Transient energy, exergy, and economic analysis of an automotive thermoelectric generator with different structures

In this study, to investigate the dynamic characteristics of automotive thermoelectric generators (ATEGs), a detailed transient energy, exergy, and economics analysis is conducted for a novel ATEG with heat pipes and a traditional ATEG for the first time. Moreover, this study provides a comprehensive analysis of the discrepancies between the results derived from the steady-state model and the transient model. To achieve this objective, a transient CFD and thermal-electric hybrid numerical model is established to accurately predict the transient characteristics of the ATEG. Results indicate that the novel ATEG achieves average improvements of 60.99 % in output voltage and 32.98 % in output power over the traditional ATEG during a complete driving cycle.
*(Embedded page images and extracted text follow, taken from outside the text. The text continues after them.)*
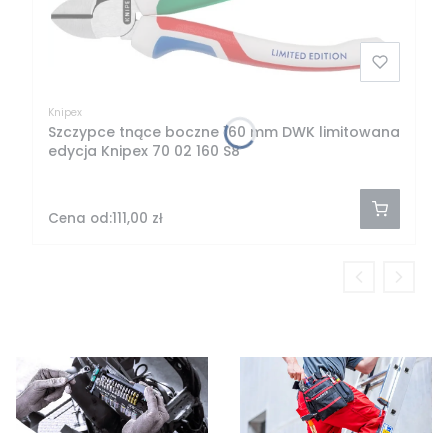
Knipex
Szczypce tnące boczne 160 mm DWK limitowana
edycja Knipex 70 02 160 S8
Cena od:
111,00 zł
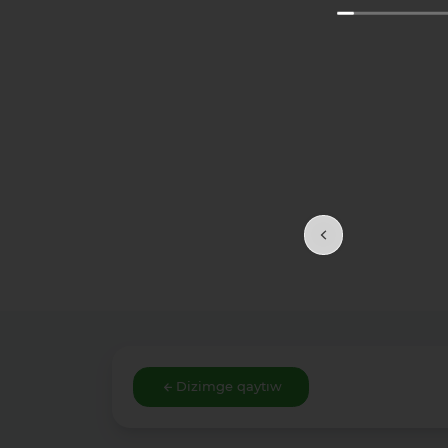
Dizimge qaytıw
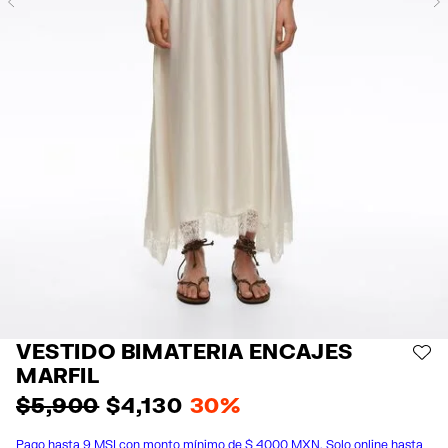
Previous
VESTIDO BIMATERIA ENCAJES
AÑ
MARFIL
$ 5,900
$ 4,130
30%
Pago hasta 9 MSI con monto mínimo de $ 4000 MXN. Solo online hasta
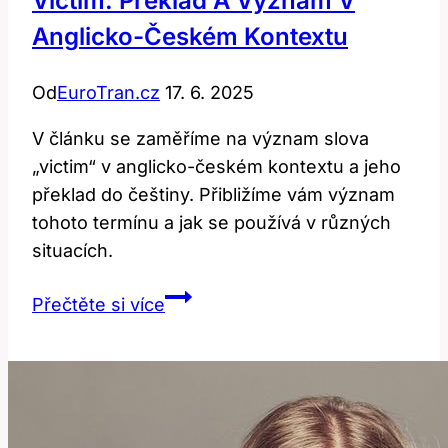
Victim: Překlad A Význam V
Český
Anglicko-Českém Kontextu
Překlad
Od
EuroTran.cz
17. 6. 2025
V článku se zaměříme na význam slova
„victim“ v anglicko-českém kontextu a jeho
překlad do češtiny. Přibližíme vám význam
tohoto termínu a jak se používá v různých
situacích.
Victim:
Přečtěte si více
Překlad
a
význam
v
anglicko-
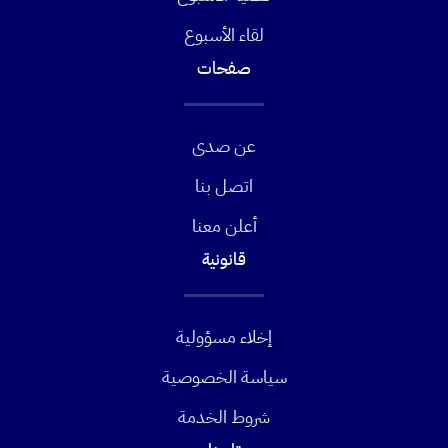
لقاء الأسبوع
صفحات
عن صدى
اتصل بنا
أعلن معنا
قانونية
إخلاء مسؤولية
سياسة الخصوصية
شروط الخدمة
Additionally, the steady-state model overestimates the performance of the ATEG. The exergy efficiency is minimally impacted by the use of heat pipes and fluctuations in transient exhaust heat, consistently remaining around 19 % for both ATEGs. In a single driving cycle, the novel and traditional ATEGs generate 0.0442 kWh and 0.0307 kWh of electricity, respectively. The cost payback periods are 2.86 years for the novel ATEG and 1.83 years for the traditional ATEG, and it is found that using steady-state models for economic analysis may underestimate the cost payback period. This study successfully bridges the research gap in energy, exergy, and economic analyses under transient conditions, offering valuable insights into the dynamic properties of ATEGs.